Search code examples
scalalarge-filesends-with

Is there a more efficient way to check whether one line ends with another line in a large file


I have a file with 500,000 lines and I want to check for each line L whether any other line in the same file ends with L.

I have already sorted the file by the length of the lines and have written the following code but it is to slow:

def main(args: Array[String]): Unit = {
    val buffer = new BufferedReader(new FileReader("input.txt"))
    val fw = new FileWriter("output.txt")
    var line = buffer.readLine()
    var list = List.empty[String]
    while (line != null) {
      if (line.nonEmpty) {
        list += line
      }
      line = buffer.readLine()
    }
    buffer.close()
    list = list.sortBy(s => s.length)
    for (i <- list.indices) {
      val endsWith = list(i)
      for (j <- i + 1 until list.size) {
        val right = list(j)
        if (right.endsWith(endsWith)) {
          fw.write(list(j) + ";" + list(i) + "\n")
          fw.flush()
        }
      }
      println(i + 1)

    }
    fw.close()
  }

The input file contains such entries like:
abc/defg
defg
...

Is there a more efficient way to check the lines?


Solution

  • I have found a solution to the problem by using the length of each line L and extract this length from the other lines. Afterward, I hash L and the extracted strings and store them in a hash map. Finally, I check whether the map contains the query hash. As soon as two lines have the same length I need only to check the hash in the map, this saves me a lot of overhead. I also used the idea from talex to reverse each string before hashing.

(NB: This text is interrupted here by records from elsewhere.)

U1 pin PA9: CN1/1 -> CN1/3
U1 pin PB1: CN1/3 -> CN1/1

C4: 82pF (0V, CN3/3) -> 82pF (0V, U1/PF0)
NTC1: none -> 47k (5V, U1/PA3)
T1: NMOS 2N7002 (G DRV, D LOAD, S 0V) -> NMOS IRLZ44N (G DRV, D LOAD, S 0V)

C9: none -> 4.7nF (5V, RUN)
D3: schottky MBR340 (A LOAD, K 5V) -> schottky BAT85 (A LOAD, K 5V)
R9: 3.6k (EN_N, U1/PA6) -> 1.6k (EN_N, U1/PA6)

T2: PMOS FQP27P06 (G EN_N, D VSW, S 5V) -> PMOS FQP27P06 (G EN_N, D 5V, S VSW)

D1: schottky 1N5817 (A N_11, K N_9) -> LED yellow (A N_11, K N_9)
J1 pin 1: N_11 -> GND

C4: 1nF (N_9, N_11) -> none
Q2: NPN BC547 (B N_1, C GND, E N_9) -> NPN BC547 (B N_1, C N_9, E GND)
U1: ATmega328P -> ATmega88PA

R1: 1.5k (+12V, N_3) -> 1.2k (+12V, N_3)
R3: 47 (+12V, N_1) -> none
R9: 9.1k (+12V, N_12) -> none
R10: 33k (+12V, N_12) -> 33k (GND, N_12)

    Here the code for the solution:

    def main(args: Array[String]): Unit = {
        val buffer = new BufferedReader(new FileReader("input.txt"))
        val fw = new FileWriter("output.txt")
        var line = buffer.readLine()
        var map = Map.empty[Int, List[String]]
        while (line != null) {
          if (line.nonEmpty) {
            val len = line.length
            map += len -> (map.getOrElse(len, List.empty[String]) ++ List(line.reverse))
          }
          line = buffer.readLine()
        }
        buffer.close()
        val list = map.keySet.toList.sorted
        for (i <- list.indices) {
          val len = list(i)
          var cutMap = Map.empty[Int, List[String]]
          for (j <- i + 1 until list.size) {
            for (right <- map(list(j))) {
              val took = right.take(len)
              cutMap += took.hashCode -> (cutMap.getOrElse(took.hashCode, List.empty[String]) ++ List(right))
            }
          }
          for (startsWith <- map(len)) {
            val hashCode = startsWith.hashCode
            if (cutMap.contains(hashCode)) {
              for (right <- cutMap(hashCode)) {
                fw.write(right.reverse + ";" + startsWith.reverse + "\n")
                fw.flush()
              }
            }
          }
          println(i + 1)
        }
        fw.close()
      }
    

    If the hashCode function is not precise enough it can be replace by a more precise one. For bigger files the algorithm could be separated to work with file splitting.